Two of my Knight Center colleagues described things they observed while interviewing the setting on their separate field excursion.
”Algae removal from canals is a smelly business,” said research director Bruno Takahashi, who went on the “Water Is for Fighting: Drought, Water Supply and Climate Change” excursion.
“The trip showcased a highly contrasting landscape, from super-dry fields (so brown due to the drought), green and lush farmlands, the uniqueness of the delta including the subsiding islands and the wind turbines everywhere,” he said.
Interviewing your setting — using your senses — may reveal surprises to take back to your audience. Here’s Takahashi’s: “I’d never imagined I would see sea lions in the Sacramento-San Juoquin rivers delta.”
Serpentinite.

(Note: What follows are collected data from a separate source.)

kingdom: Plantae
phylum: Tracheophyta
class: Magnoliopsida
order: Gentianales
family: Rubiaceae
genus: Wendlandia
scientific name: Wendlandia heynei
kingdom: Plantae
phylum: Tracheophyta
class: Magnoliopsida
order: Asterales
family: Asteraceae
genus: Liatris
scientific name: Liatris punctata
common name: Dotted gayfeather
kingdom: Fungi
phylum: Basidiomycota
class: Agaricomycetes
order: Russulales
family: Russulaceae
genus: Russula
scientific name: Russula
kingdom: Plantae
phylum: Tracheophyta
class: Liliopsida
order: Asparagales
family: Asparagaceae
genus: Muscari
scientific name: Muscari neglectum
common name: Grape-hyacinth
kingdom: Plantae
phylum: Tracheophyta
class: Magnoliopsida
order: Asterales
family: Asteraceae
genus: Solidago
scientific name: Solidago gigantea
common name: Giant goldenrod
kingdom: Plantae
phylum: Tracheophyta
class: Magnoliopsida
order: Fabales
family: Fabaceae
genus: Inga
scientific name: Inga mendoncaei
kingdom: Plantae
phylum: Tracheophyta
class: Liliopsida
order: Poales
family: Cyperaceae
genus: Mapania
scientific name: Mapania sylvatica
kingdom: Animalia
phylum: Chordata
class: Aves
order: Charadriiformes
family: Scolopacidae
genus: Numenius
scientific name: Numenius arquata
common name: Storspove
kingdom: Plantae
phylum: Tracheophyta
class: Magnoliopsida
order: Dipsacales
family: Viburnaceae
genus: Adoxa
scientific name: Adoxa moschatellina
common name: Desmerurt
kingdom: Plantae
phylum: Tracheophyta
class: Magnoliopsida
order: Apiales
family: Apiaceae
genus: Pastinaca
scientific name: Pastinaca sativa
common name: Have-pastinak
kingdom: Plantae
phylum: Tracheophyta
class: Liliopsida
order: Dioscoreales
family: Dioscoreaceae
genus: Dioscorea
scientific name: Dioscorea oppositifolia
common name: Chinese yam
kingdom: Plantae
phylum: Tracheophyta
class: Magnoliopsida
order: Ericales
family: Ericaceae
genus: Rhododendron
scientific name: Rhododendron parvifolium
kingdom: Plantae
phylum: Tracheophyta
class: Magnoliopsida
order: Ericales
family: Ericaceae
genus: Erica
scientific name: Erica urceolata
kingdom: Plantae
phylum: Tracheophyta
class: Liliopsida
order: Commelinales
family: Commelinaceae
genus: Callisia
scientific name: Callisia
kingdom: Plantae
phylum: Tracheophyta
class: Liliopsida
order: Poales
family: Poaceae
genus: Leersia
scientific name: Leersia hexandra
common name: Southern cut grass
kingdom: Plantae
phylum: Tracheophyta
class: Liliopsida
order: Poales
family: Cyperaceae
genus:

Image: Matt Schrenk.

Serpentinite. Image: Matt Schrenk.


And after returning from the “Mercury Pollution, Wildfire and Fault Line Impacts on Lake Berryessa” excursion, environmental journalism master’s student Marie Orttenburger said the  serpentine her group saw “looks like snakeskin. So cool.”
How can we imbue our journalism students with the importance of using all our senses to observe — to interview the setting?
I recently assigned my environmental reporting class to find an interesting—possibly scenic– outdoor spot anyplace on campus – whether well-known, such as the Horticultural Gardens and the shoreline of the Red Cedar River— or less obvious – such as the corn fields on the south side of campus or outside the power plant.
They were told to go alone, take notes, observe and take their time there. I suggested they also take photos as a form of visual notes. Or sketch if they have the talent.
Then they had to assume an editor had assigned them to write an article about something that happened or is happening at that place. They had to describe it to their audience. Depending on the overall story and context, it could be done in a sentence, a couple of sentences (in a row or scattered through the story) or a couple of paragraphs (in a row or scattered through the story.)
And I warned them: “No gushy, meaningless or overused words such as beautiful, breath-taking, scenic, incredible, incomparable and others of their ilk. Those words don’t SHOW readers what you want them to see through your eyes.”